Partager l'eau

Une Journée mondiale de l'eau pas comme les autres a coïncidé, ce 22 mars, avec le bouclage de notre édition d'avril. Les crues de février ont rappelé aux élus intercommunaux la lourdeur des charges issues de leur nouvelle compétence en « gestion des milieux aquatiques et prévention des inondations » : la désormais fameuse Gemapi. Charge financière d'abord, notamment dans la restauration et l'entretien des digues ; un défi d'autant plus difficile à relever que le modèle français de financement connaît une crise engendrée par les ponctions répétées de l'État sur les redevances collectées par les six agences de l'eau pour financer une ressource abondante et de qualité. Mais le mur de l'argent en cache un autre : la solidarité de bassin, de l'amont à l'aval, ne fait pas partie de la culture de base des 36 000 maires de France.
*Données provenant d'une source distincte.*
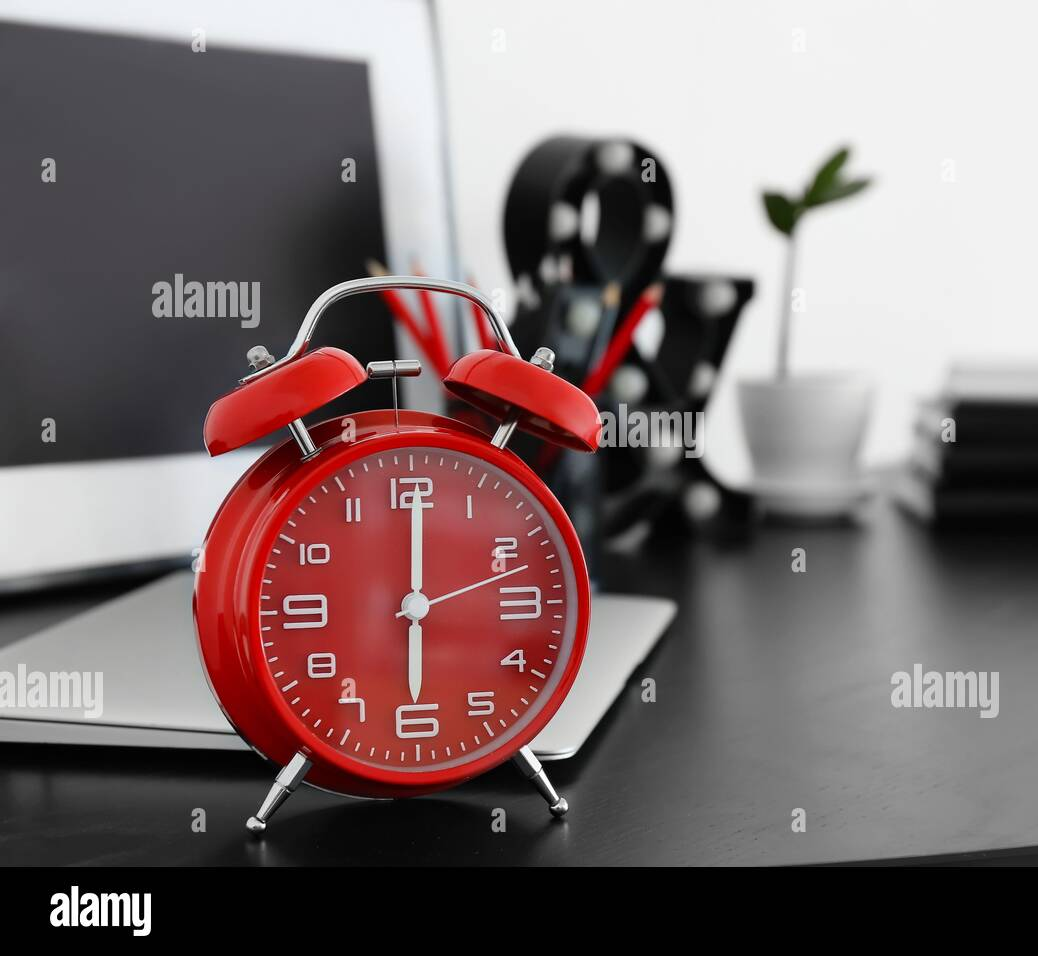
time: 6:00
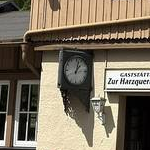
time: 1:02
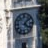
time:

En même temps que de nouveaux délais, le démon du millefeuille, que l'État avait expulsé par la porte, revient par la fenêtre des derniers compromis réglementaires : afin d'assouplir la prise de la nouvelle compétence, les établissements publics de coopération intercommunale peuvent en déléguer une partie à des syndicats, sur tout ou partie de leur périmètre. Les établissements intercommunaux à la carte continuent à prospérer loin du regard des citoyens, et à s'ajouter aux syndicats mixtes chargés des schémas d'aménagement et de gestion des eaux (Sage). L'enchevêtrement ne peut que nuire à la lisibilité des mutations en cours, dont un maître d'ouvrage intercommunal de base a donné la mesure, le 16 mars à la biennale Nature & Paysage de Blois, réunie cette année sur le thème de l'eau : « En 1978, notre premier programme prévoyait la suppression des zones humides, des méandres et des ripisylves ; en 2018, nous appliquons des orientations diamétralement opposées », a témoigné Ludovic Cognard, directeur du syndicat mixte du bassin de la Cisse (Loir-et-Cher). Cette mutation réjouissante ne vaut-elle pas mieux que des arbitrages techniques rendus loin des citoyens ? Et qui mieux que les paysagistes sauraient montrer le sens du rétablissement d'une relation harmonieuse entre les cours d'eau et leurs usagers ? Bernard Barraqué, directeur de recherche au CNRS, l'a joliment dit en ouverture de cette même biennale : « L'eau coule, il est difficile de la posséder. C'est son point commun avec le paysage. Or on ne partage que ce que l'on ne possède pas. »

Rétablir l'harmonie entre les cours d'eau et leurs usagers : un défi paysager caché sous le millefeuille administratif.